The fate of the two McLaren drivers in this race aptly showed the perils of this new technology. Hakkinen got to within a few corners of victory before an obvious mechanical failure saw him stop by the side of the track. The appreciation of his heartbreak was obviously to all and the crowd responded by giving him a standing ovation. Scant reward perhaps for a great drive, but maybe the acclaim helped to ease his pain. It also helped that the flames belching from the rear of the car signalled that the failure had nothing at all to do with the driver.
David Coulthard by contrast suffered an electrical glitch in his new computer software that caused his car to stall on the grid. A computer failure is impossible to see from the outside, you can only observe the results, and for Coulthard this meant starting from the rear of the grid and a long afternoon in prospect. In days gone by, stalling on the grid was almost always a driver error, so he was pretty much condemned by everyone including his team chief Ron Dennis, who initially accused his driver of 'brain fade'.
Only a later check through the car's systems cleared Coulthard of error, but without question the unleashing of these technical aids has diminished a driver's ability to be the master of his own destiny. It will also soon see a whole new chapter in the 'racing drivers book of excuses' in the months ahead.
It's a fair point to make, that the FIA had little choice but to open up the systems it so obviously couldn't police. But it should always be remembered that the sport has accepted these new rules not as a measured step forward for the long-term good of F1 racing, but because the consequences of inaction were infinitely worse, that the cheats would win with illegal cars and make a mockery of the racing completely.

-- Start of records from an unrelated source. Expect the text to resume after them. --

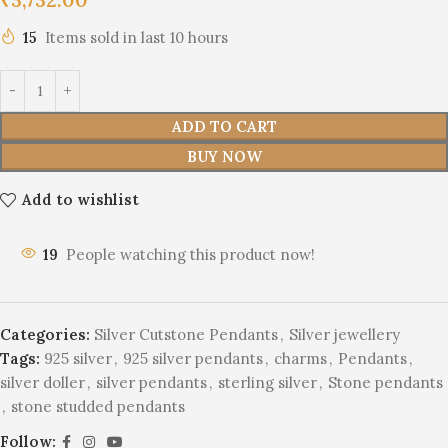
15
Items sold in last 10 hours
ADD TO CART
BUY NOW
Add to wishlist
19
People watching this product now!
Categories:
Silver Cutstone Pendants
,
Silver jewellery
Tags:
925 silver
,
925 silver pendants
,
charms
,
Pendants
,
silver doller
,
silver pendants
,
sterling silver
,
Stone pendants
,
stone studded pendants
Follow: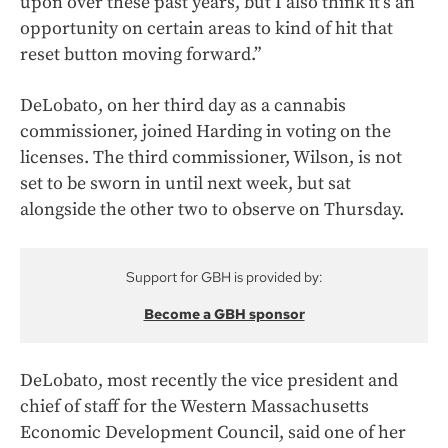
upon over these past years, but I also think it’s an
opportunity on certain areas to kind of hit that
reset button moving forward.”
DeLobato, on her third day as a cannabis
commissioner, joined Harding in voting on the
licenses. The third commissioner, Wilson, is not
set to be sworn in until next week, but sat
alongside the other two to observe on Thursday.
Support for GBH is provided by:
Become a GBH sponsor
DeLobato, most recently the vice president and
chief of staff for the Western Massachusetts
Economic Development Council, said one of her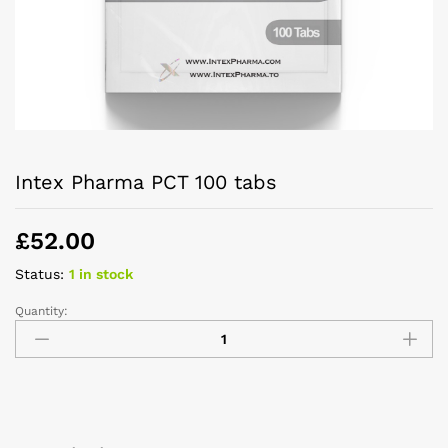
Intex Pharma PCT 100 tabs
£
52.00
Status:
1 in stock
Quantity: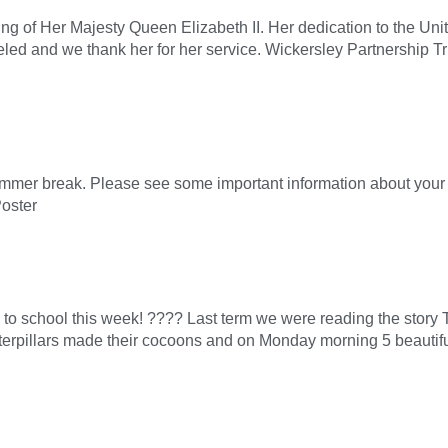
g of Her Majesty Queen Elizabeth II. Her dedication to the Uni
lleled and we thank her for her service. Wickersley Partnership T
er break. Please see some important information about your ch
oster
 to school this week! ???? Last term we were reading the story
aterpillars made their cocoons and on Monday morning 5 beautiful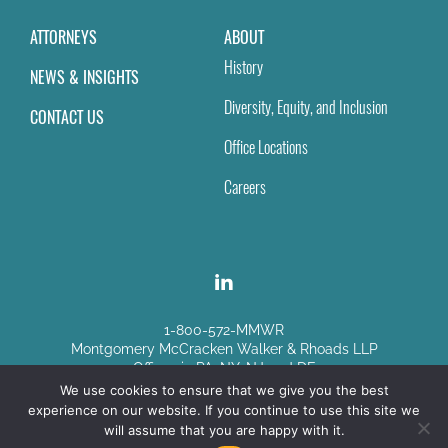
ATTORNEYS
ABOUT
History
NEWS & INSIGHTS
Diversity, Equity, and Inclusion
CONTACT US
Office Locations
Careers
1-800-572-MMWR
Montgomery McCracken Walker & Rhoads LLP
Offices in PA, NY, NJ and DE
We use cookies to ensure that we give you the best
experience on our website. If you continue to use this site we
Disclaimer
|
Sitemap
will assume that you are happy with it.
© Copyright 2026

Finally it was left to Jarno Trulli to remind everyone of the one constant in racing that always stays the same - its danger. Trulli dedicated his fourth place finish to the memory of his fellow countryman and former Ferrari driver Michele Alboreto, who was killed last week testing an Audi in preparation for the Le Mans 24-hour race.
"He was," Trulli said, "a truly lovely person as well as a great driver." Amongst all the other disagreements at Catalunya, this was something that everyone could agree on.